In fact, there is considerable academic work on the fact that the conditions, including slavery, were created that eventually led to the proliferation of Old World diseases that decimated the native populations prior to Point Comfort. Contrary to the popular narrative that disease seemed to waft across the land like a miasmic spirit killing millions, voiding the land, and providentially leaving the land unoccupied for the good enterprising souls of Europe and all other welcomed souls from the four corners of the globe, those souls actually and with great agency worked against the health and well-being of those they sought to subjugate and/or eliminate thereby extinguishing any claim to the land.

In fact, prior to the events at Point Comfort in 1619, the English had already burned down houses and stole the food provisions of the native population that resulted in the Starving Time in 1609-10 and almost obliterated the colonists from Jamestown. Several early leaders of Virginia based their actions and beliefs on the “military problem” the natives presented. Long before 1619, the colonists had intended to stay and that meant that the natives needed to go. Upon first arrival, a military solution for a military problem can mean nothing less than invasion, conquest, and  just making the pesky problem of inhabitants disappear. That is a part of the narrative that has been left out. That pesky problem continues today and permeates our immigration language.

This is an uncomfortable issue as is slavery. Finding common ground in shared values is the strongest means of finding solutions to those problems and new language for our narratives.

I have always imagined that the most terrifying condition in which to find oneself is the locked-in syndrome. But in some ways, that best describes the state of indigenous narrative. While native communities survive and are resilient, the narrative of their history within the prevailing society remains locked-in.
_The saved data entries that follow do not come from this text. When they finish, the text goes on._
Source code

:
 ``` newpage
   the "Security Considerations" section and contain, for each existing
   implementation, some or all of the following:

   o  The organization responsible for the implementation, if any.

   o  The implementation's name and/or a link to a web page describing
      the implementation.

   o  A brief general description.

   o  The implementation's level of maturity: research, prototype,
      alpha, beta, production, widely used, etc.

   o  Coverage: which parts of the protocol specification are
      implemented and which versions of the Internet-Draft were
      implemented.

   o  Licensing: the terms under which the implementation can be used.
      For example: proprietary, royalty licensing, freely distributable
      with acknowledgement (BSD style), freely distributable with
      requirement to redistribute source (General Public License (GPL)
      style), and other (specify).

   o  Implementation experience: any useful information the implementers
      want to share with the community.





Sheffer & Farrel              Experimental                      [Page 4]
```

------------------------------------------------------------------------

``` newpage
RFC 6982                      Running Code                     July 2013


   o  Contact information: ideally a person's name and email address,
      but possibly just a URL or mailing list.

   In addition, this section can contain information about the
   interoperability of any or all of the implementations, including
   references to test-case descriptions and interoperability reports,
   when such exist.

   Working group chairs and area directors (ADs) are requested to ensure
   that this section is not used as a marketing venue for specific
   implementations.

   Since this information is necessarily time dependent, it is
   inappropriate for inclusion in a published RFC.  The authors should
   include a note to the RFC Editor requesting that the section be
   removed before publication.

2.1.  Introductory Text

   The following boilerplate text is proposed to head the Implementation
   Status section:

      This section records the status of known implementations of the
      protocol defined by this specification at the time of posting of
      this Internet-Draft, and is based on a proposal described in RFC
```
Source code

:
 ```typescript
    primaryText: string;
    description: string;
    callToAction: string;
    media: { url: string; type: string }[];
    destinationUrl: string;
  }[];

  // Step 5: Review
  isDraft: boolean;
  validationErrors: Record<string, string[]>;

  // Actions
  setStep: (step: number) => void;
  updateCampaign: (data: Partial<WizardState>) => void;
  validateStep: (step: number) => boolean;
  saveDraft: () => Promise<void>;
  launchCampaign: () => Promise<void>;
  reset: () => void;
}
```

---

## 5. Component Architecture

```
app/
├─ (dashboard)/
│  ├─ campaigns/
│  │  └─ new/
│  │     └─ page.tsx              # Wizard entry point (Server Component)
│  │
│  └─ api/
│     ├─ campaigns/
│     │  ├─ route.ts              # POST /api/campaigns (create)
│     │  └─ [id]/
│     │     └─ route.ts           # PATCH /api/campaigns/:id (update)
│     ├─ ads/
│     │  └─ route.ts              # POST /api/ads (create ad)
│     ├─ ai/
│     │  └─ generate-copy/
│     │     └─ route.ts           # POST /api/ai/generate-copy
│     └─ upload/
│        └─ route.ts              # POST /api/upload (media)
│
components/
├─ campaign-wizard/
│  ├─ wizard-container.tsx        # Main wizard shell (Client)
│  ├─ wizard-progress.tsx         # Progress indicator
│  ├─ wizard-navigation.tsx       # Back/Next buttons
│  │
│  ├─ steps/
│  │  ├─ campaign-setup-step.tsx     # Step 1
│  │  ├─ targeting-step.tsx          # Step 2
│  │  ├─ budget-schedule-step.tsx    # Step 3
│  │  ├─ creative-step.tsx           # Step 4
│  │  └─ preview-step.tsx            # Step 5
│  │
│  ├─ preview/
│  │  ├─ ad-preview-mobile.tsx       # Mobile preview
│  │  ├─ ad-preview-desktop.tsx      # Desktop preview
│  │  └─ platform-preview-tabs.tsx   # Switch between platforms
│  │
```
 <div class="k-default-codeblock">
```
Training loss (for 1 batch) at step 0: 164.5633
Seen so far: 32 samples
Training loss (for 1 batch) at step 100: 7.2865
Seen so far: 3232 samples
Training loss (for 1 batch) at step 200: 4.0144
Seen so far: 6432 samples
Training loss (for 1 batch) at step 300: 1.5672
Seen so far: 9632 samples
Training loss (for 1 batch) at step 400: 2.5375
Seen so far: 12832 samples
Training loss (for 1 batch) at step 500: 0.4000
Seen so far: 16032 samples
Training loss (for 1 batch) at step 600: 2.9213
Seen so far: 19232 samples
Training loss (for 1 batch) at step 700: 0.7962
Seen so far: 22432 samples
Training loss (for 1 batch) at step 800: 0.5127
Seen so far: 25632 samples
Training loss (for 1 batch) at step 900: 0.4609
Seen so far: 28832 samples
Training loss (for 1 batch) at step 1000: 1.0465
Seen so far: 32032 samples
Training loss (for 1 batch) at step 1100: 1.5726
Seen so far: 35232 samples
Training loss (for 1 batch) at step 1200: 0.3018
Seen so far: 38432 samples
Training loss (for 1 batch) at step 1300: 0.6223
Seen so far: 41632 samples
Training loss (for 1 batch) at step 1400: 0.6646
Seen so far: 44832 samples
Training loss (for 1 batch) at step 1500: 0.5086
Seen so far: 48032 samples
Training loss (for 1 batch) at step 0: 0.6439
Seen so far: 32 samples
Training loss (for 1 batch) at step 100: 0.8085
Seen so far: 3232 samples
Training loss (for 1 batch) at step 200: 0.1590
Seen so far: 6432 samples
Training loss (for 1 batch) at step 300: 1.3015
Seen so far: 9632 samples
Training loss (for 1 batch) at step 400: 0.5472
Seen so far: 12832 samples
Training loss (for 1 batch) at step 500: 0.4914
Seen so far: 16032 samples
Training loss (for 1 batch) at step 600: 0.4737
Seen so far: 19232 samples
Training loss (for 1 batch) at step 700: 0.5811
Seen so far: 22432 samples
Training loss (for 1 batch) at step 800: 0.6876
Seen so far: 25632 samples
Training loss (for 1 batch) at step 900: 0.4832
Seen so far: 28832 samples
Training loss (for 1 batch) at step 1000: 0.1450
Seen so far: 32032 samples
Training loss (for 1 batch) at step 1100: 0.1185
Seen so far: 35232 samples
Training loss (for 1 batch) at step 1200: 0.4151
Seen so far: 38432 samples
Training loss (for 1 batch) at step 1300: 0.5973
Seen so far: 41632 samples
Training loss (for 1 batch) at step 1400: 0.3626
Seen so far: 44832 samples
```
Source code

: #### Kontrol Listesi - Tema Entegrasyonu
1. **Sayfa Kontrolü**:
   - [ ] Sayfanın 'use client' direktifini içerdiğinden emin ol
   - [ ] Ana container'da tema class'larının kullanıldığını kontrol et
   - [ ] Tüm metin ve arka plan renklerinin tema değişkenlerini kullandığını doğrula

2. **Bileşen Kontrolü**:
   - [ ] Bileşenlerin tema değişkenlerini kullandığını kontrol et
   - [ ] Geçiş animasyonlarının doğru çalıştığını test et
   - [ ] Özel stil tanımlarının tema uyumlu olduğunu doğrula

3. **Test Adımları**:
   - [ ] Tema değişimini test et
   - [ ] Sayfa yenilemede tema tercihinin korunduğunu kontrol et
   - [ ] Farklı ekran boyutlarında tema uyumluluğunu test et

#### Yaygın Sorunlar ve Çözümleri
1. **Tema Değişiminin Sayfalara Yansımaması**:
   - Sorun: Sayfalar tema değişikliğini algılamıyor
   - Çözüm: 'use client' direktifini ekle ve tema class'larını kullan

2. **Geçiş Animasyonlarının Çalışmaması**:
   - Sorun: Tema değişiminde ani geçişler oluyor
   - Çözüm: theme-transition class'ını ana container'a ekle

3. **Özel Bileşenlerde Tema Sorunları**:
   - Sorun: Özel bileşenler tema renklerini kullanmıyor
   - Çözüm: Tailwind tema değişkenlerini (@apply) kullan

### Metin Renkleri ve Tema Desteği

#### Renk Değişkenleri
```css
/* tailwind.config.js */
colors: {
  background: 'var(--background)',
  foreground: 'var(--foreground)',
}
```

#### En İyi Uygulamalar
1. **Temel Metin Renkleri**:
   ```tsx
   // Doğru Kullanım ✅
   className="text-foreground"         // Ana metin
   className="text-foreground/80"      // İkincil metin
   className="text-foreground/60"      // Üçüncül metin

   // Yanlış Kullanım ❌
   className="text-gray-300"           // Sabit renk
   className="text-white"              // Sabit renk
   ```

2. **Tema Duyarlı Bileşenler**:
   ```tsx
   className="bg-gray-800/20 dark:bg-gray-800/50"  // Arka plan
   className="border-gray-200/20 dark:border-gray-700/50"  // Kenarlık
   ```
It is how very recent immigrants can call indigenous migrants from the Guatemala Highlands invaders. It is how Silicon Valley can continue to call for more qualified immigration from elsewhere. It is how people can claim that the few remaining American Indians have too much land (yes, I have had those very words spoken to me.) It is how we can say that a genocide did not occur in this land or any of the other countries within the colonial context.

But I ask: What are our values? Who do we wish to be? What do we want our world to look like? They are simple questions with very complex answers and solutions. But if we want to survive and if we want a world for our children to inherit, we have to be willing to search for the narrative to those questions.

Those questions and their answers are so much bigger than Columbus. In making him our scapegoat, we lessen our responsibility for finding those solutions. By making him our hero, we accept and glorify the expression of the antithesis of our stated values.

If you want an answer to the question, I do believe he was a psychopath undeserving of a special hero’s day. There were plenty of people who found his actions reprehensible. Bartolome de Las Casas (1484-1566) was the first in a long line of those who wrestled with the conscience of their culture.

They are a reminder that seeking our integrity is a forever effort to find our better selves that often requires swimming against the tidal forces of conformity. But I suggest that taking that swim means the survival of our species and all other species in this world.

And it is sort of a glorious world. One worth swimming for.

 

 

[1].” Raphael Lemkin, Axis Rule in Occupied Europe: Laws of Occupation , Analysis of Government, Proposals for Redress (Washington, D.C.: Carnegie Endowment for International Peace, 1944), p. 79.